Мне очень нравилась ее комната, похожая по простоте на деревенскую горницу. На стенах висели связки лука, чеснока, вышитые рушники. Хоть Мария Семеновна была одинока, но поддерживала связь с деревенскими земляками. В их глазах она была всемогуща. И у нее постоянно гостили какие-то старухи, которым она помогала оформлять пенсии; ребята, решившие поступать в институт.
Все гостинцы она передавала или в школьный буфет, или на наши ученические вечера: бочонки с солеными огурцами, помидорами, яблоками, поросят, даже наливку. И мы очень весело встречали в школе и Новый год и 8 Марта.
Еще она обожала всех лечить, но не лекарствами (их она не признавала), а травами. И даже один месяц отчаянно мучала меня, заставляя глотать какой-то горький настой от кашля. И все же свои переживания с Шафаренко я скрыла от нее. Она не признавала полутонов в воспитании, презирала эмоции. И любимым ее изречением было: «Нас так пански не воспитывали, а ничего, вышли в люди…»

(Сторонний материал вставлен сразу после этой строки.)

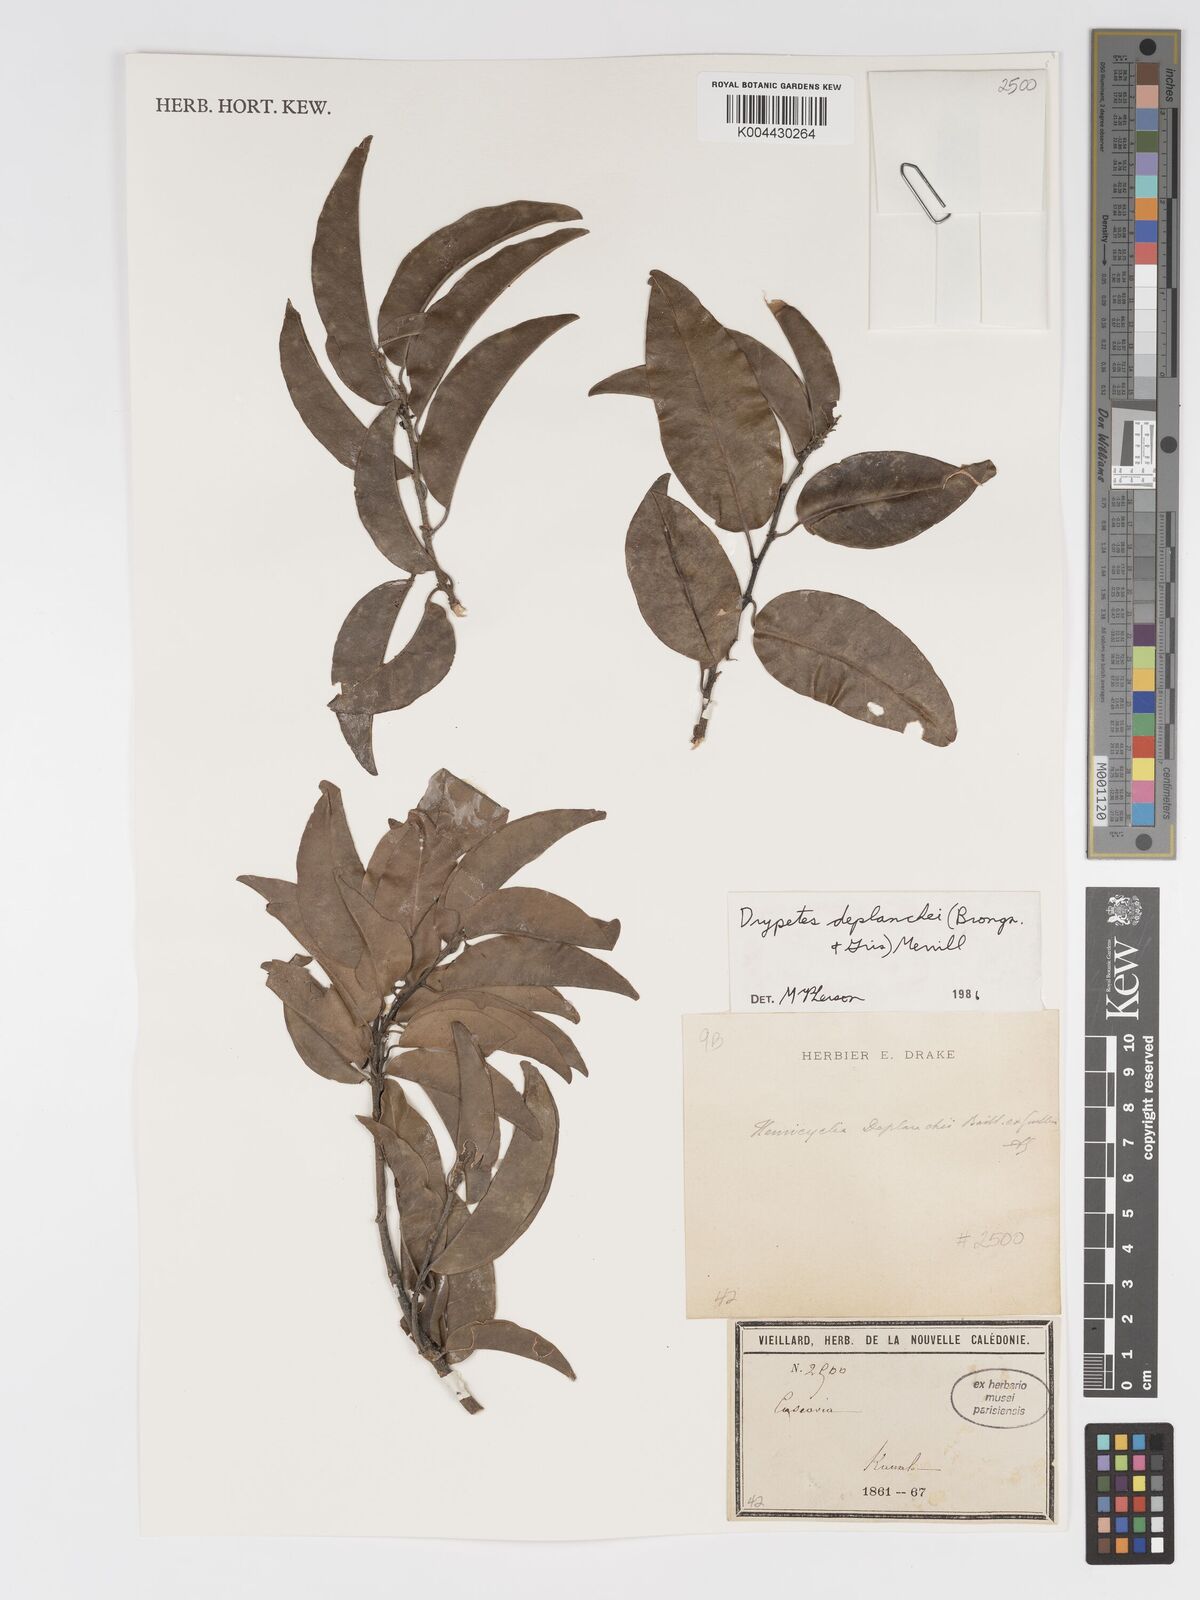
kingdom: Plantae
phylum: Tracheophyta
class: Magnoliopsida
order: Malpighiales
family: Putranjivaceae
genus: Drypetes
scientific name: Drypetes deplanchei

Поэтому я и оберегала от нее Шафаренко. Он бы только обрадовался любой несправедливости, которая могла оправдать теперь его озлобленность и презрение к окружающим.
Очень я хотела восстановить с ним нормальные отношения. Но это оказалось невозможным. Когда я попросила его однажды остаться после уроков, он вежливо ответил:
— Нам не о чем разговаривать.
Он разом отсек все, что его связывало со мной, даже драмкружок: больше он не пришел ни на одну репетицию.
А я пошла на подлоги. Я вывела ему и в третьей и в четвертой четверти тройки, без ответов, не получая сочинений. И ждала, отчаянно ждала реакции либо с его стороны, либо со стороны класса.
Но ребята оставались в роли наблюдателей. А он все принимал небрежно, как должное. И продолжал меня не замечать.
Только на экзаменах он вдруг отличился. Ассистентом в нашем классе была сама Мария Семеновна. Он великолепно отвечал и по литературе и по русскому языку, и Мария Семеновна даже выразила удивление, что такой способный парень у меня, кроме троек, ничего не получал. Да и сочинение он написал прилично, почти грамотно. Это меня больше всего поразило. Очевидно, все это время он занимался самостоятельно из упрямства, из самолюбия, чтобы «утереть мне нос», доказать свою независимость.
И когда я объявила своему классу результаты экзаменов, Шафаренко откровенно и торжествующе улыбнулся.
Потом он забрал документы из школы, и я узнала от ребят, что он пошел работать на какой-то завод.
История с Шафаренко долго жгла меня, как незаживающая рана. Ведь во всем я сама была виновата. Я вызвала его доверие. Я его избаловала. И я же его оскорбила, глупо, бессмысленно, поддавшись дурному настроению, обывательскому шепотку.
Эта история имела продолжение. Через несколько лет однажды вечером раздался телефонный звонок. Я сняла трубку.
— Здрасте! Это я. Может, помните? Шафаренко Костя.
Я вздрогнула. Вдруг поплыли перед глазами сцены самых тяжелых месяцев моей работы в школе.
— Что же вы молчите? Я приехать хочу, попрощаться… Или нельзя?
— Ну приезжай, — сказала я холодно.
Он явился через час с огромным букетом красных пионов. Положил их на стол, вынув из газеты. А потом почему-то прикрыл их сверху этой же газетой…
Он не изменился, не вырос, не стал взрослее. Но прозрачные глаза смотрели тверже, спокойнее. И одет он был современно.
Я изумлялась себе. Столько принес он мне боли, разочарования, горечи, а сейчас все точно перегорело.
— Я, понимаете, на целину еду… В общем, решил навестить, проститься…
Странно было видеть, как всегда нагловатый Шафаренко не находил слов. А я молчала, у меня точно комок застрял в горле. Ведь он так меня ненавидел, так унижал, так беспощадно мучил, этот рыжий парень!..
— В общем, надумал я извиниться…
— Не поздно ли?
Он усмехнулся по-взрослому. Теперь я заметила, что внешне он все-таки изменился. Раньше на все замечания он только презрительно кривил губы. И вдруг я поймала себя на мысли, что чем-то неуловимо Костя похож на меня в юности. Я вспомнила Анну Ивановну, наше столкновение, мою неровность… Такое же было самолюбие, страстная благодарность за малейшее внимание и страстная ненависть за обиду — ненависть, непропорциональная обиде…
— Прищемили вы меня тогда здорово. Если бы не мать — натворил бы бед. Я ведь к вам как к самому важному для меня человеку относился… А мне вы точно в душу плюнули… — Он перевел дыхание. Его стесняло мое молчание, но все-таки он договорил все, что решил сказать. Решил заранее, давно.